BRIEF>
Read through the data and report every line in which the word "photomicrograph" occurs.

DATASET SECTION>
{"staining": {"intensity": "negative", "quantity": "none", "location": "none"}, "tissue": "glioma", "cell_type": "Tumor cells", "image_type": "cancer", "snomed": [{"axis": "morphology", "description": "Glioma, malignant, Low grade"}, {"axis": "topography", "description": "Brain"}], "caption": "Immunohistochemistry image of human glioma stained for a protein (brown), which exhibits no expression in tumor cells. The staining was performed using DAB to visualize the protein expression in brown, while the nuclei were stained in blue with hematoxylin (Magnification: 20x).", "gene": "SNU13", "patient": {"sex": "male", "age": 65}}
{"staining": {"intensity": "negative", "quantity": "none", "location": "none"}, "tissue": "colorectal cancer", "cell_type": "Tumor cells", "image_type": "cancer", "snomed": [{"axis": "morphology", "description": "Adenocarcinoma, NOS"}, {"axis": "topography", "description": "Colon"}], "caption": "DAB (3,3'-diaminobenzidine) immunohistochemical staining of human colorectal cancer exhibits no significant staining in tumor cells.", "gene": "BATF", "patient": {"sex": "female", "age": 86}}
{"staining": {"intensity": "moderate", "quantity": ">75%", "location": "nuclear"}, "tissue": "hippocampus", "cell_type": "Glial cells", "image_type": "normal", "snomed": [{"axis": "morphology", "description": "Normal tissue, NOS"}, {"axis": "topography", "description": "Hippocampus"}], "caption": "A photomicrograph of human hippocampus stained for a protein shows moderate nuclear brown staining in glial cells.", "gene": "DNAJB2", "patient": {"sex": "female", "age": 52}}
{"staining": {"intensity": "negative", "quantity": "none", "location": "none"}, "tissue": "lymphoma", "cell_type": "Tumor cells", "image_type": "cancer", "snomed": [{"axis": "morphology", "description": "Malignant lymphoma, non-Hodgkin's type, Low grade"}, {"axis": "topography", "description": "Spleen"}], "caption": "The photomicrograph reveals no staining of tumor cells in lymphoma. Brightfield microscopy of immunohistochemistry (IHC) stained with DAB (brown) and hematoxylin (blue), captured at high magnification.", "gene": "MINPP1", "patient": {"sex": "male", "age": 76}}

WRITTEN RESPONSE>
{"staining": {"intensity": "moderate", "quantity": ">75%", "location": "nuclear"}, "tissue": "hippocampus", "cell_type": "Glial cells", "image_type": "normal", "snomed": [{"axis": "morphology", "description": "Normal tissue, NOS"}, {"axis": "topography", "description": "Hippocampus"}], "caption": "A photomicrograph of human hippocampus stained for a protein shows moderate nuclear brown staining in glial cells.", "gene": "DNAJB2", "patient": {"sex": "female", "age": 52}}
{"staining": {"intensity": "negative", "quantity": "none", "location": "none"}, "tissue": "lymphoma", "cell_type": "Tumor cells", "image_type": "cancer", "snomed": [{"axis": "morphology", "description": "Malignant lymphoma, non-Hodgkin's type, Low grade"}, {"axis": "topography", "description": "Spleen"}], "caption": "The photomicrograph reveals no staining of tumor cells in lymphoma. Brightfield microscopy of immunohistochemistry (IHC) stained with DAB (brown) and hematoxylin (blue), captured at high magnification.", "gene": "MINPP1", "patient": {"sex": "male", "age": 76}}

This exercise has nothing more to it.